(Saved entries)

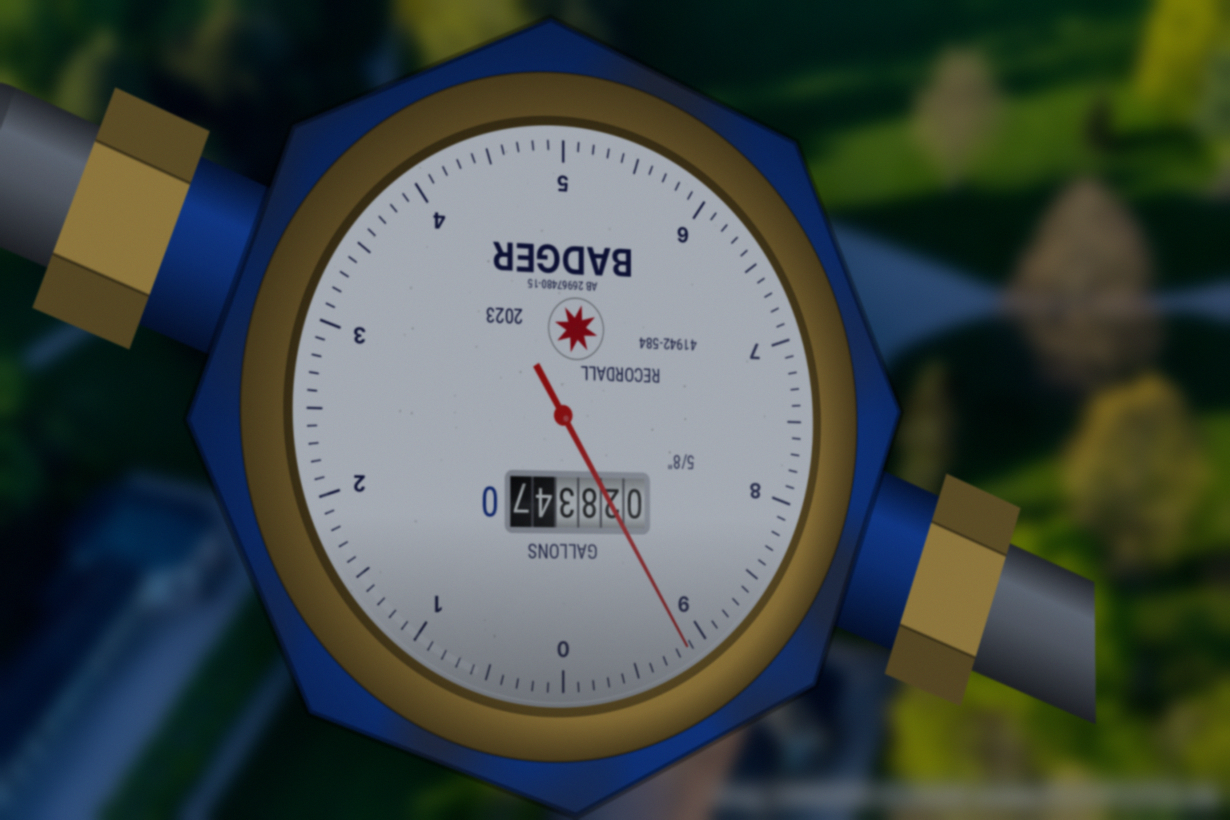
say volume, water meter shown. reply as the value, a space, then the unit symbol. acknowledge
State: 283469.1 gal
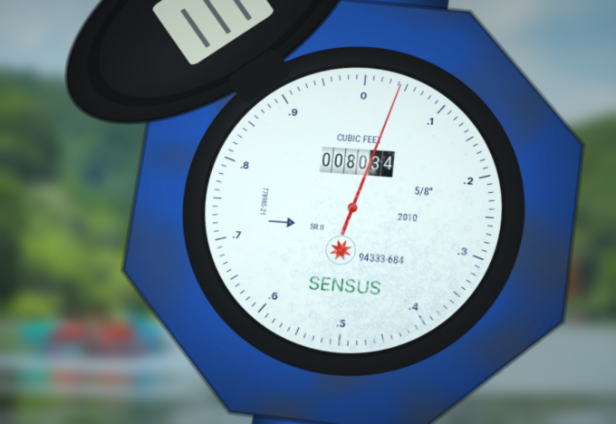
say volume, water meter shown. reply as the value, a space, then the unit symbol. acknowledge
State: 8034.04 ft³
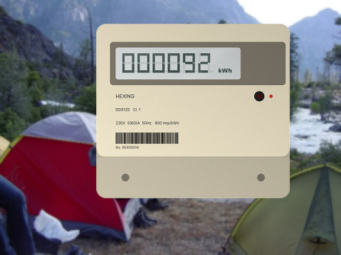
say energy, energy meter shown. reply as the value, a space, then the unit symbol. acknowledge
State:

__What is required__
Starting at the line containing "say energy, energy" and ending with the last line of the items above, give those lines as a JSON list of strings with one string per line, skipping any blank lines.

__Task output__
[
  "say energy, energy meter shown. reply as the value, a space, then the unit symbol. acknowledge",
  "State:"
]